Stored entries
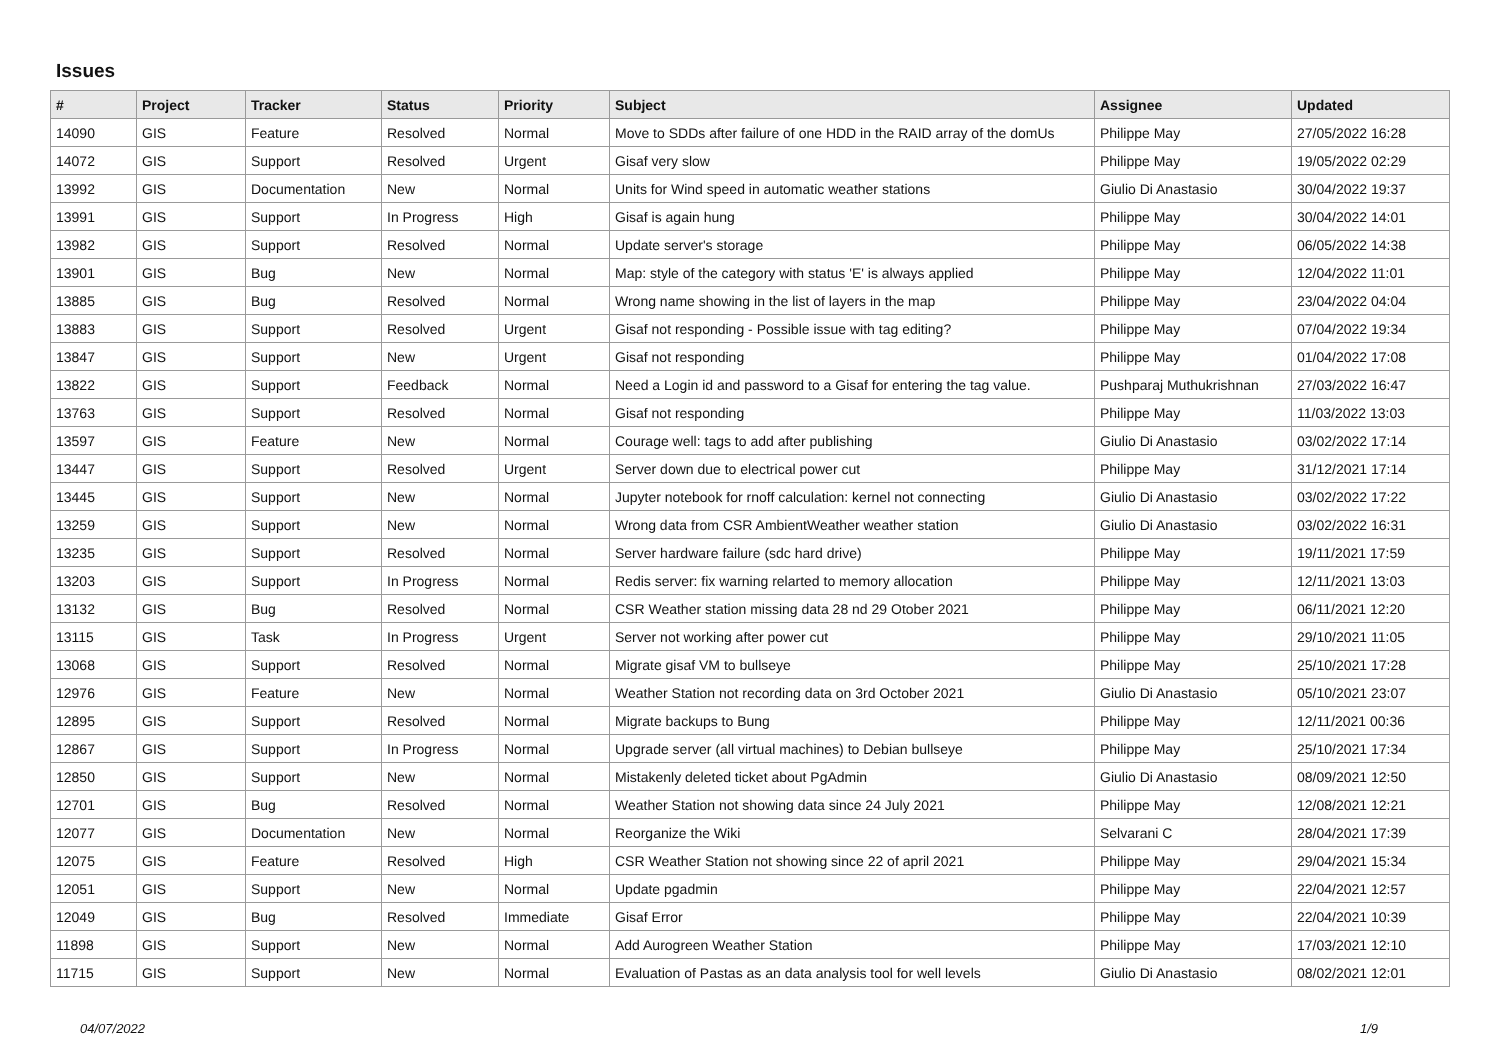Issues
| # | Project | Tracker | Status | Priority | Subject | Assignee | Updated |
| --- | --- | --- | --- | --- | --- | --- | --- |
| 14090 | GIS | Feature | Resolved | Normal | Move to SDDs after failure of one HDD in the RAID array of the domUs | Philippe May | 27/05/2022 16:28 |
| 14072 | GIS | Support | Resolved | Urgent | Gisaf very slow | Philippe May | 19/05/2022 02:29 |
| 13992 | GIS | Documentation | New | Normal | Units for Wind speed in automatic weather stations | Giulio Di Anastasio | 30/04/2022 19:37 |
| 13991 | GIS | Support | In Progress | High | Gisaf is again hung | Philippe May | 30/04/2022 14:01 |
| 13982 | GIS | Support | Resolved | Normal | Update server's storage | Philippe May | 06/05/2022 14:38 |
| 13901 | GIS | Bug | New | Normal | Map: style of the category with status 'E' is always applied | Philippe May | 12/04/2022 11:01 |
| 13885 | GIS | Bug | Resolved | Normal | Wrong name showing in the list of layers in the map | Philippe May | 23/04/2022 04:04 |
| 13883 | GIS | Support | Resolved | Urgent | Gisaf not responding - Possible issue with tag editing? | Philippe May | 07/04/2022 19:34 |
| 13847 | GIS | Support | New | Urgent | Gisaf not responding | Philippe May | 01/04/2022 17:08 |
| 13822 | GIS | Support | Feedback | Normal | Need a Login id and password to a Gisaf for entering the tag value. | Pushparaj Muthukrishnan | 27/03/2022 16:47 |
| 13763 | GIS | Support | Resolved | Normal | Gisaf not responding | Philippe May | 11/03/2022 13:03 |
| 13597 | GIS | Feature | New | Normal | Courage well: tags to add after publishing | Giulio Di Anastasio | 03/02/2022 17:14 |
| 13447 | GIS | Support | Resolved | Urgent | Server down due to electrical power cut | Philippe May | 31/12/2021 17:14 |
| 13445 | GIS | Support | New | Normal | Jupyter notebook for rnoff calculation: kernel not connecting | Giulio Di Anastasio | 03/02/2022 17:22 |
| 13259 | GIS | Support | New | Normal | Wrong data from CSR AmbientWeather weather station | Giulio Di Anastasio | 03/02/2022 16:31 |
| 13235 | GIS | Support | Resolved | Normal | Server hardware failure (sdc hard drive) | Philippe May | 19/11/2021 17:59 |
| 13203 | GIS | Support | In Progress | Normal | Redis server: fix warning relarted to memory allocation | Philippe May | 12/11/2021 13:03 |
| 13132 | GIS | Bug | Resolved | Normal | CSR Weather station missing data 28 nd 29 Otober 2021 | Philippe May | 06/11/2021 12:20 |
| 13115 | GIS | Task | In Progress | Urgent | Server not working after power cut | Philippe May | 29/10/2021 11:05 |
| 13068 | GIS | Support | Resolved | Normal | Migrate gisaf VM to bullseye | Philippe May | 25/10/2021 17:28 |
| 12976 | GIS | Feature | New | Normal | Weather Station not recording data on 3rd October 2021 | Giulio Di Anastasio | 05/10/2021 23:07 |
| 12895 | GIS | Support | Resolved | Normal | Migrate backups to Bung | Philippe May | 12/11/2021 00:36 |
| 12867 | GIS | Support | In Progress | Normal | Upgrade server (all virtual machines) to Debian bullseye | Philippe May | 25/10/2021 17:34 |
| 12850 | GIS | Support | New | Normal | Mistakenly deleted ticket about PgAdmin | Giulio Di Anastasio | 08/09/2021 12:50 |
| 12701 | GIS | Bug | Resolved | Normal | Weather Station not showing data since 24 July 2021 | Philippe May | 12/08/2021 12:21 |
| 12077 | GIS | Documentation | New | Normal | Reorganize the Wiki | Selvarani C | 28/04/2021 17:39 |
| 12075 | GIS | Feature | Resolved | High | CSR Weather Station not showing since 22 of april 2021 | Philippe May | 29/04/2021 15:34 |
| 12051 | GIS | Support | New | Normal | Update pgadmin | Philippe May | 22/04/2021 12:57 |
| 12049 | GIS | Bug | Resolved | Immediate | Gisaf Error | Philippe May | 22/04/2021 10:39 |
| 11898 | GIS | Support | New | Normal | Add Aurogreen Weather Station | Philippe May | 17/03/2021 12:10 |
| 11715 | GIS | Support | New | Normal | Evaluation of Pastas as an data analysis tool for well levels | Giulio Di Anastasio | 08/02/2021 12:01 |
04/07/2022 1/9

**What to work on**.
Set down, exactly as they stand above, the lines starting with the line with "27/05/2022 16:28 |" and going on through the line with "30/04/2022 19:37 |", and no others.

**Response to this task**.
| 14090 | GIS | Feature | Resolved | Normal | Move to SDDs after failure of one HDD in the RAID array of the domUs | Philippe May | 27/05/2022 16:28 |
| 14072 | GIS | Support | Resolved | Urgent | Gisaf very slow | Philippe May | 19/05/2022 02:29 |
| 13992 | GIS | Documentation | New | Normal | Units for Wind speed in automatic weather stations | Giulio Di Anastasio | 30/04/2022 19:37 |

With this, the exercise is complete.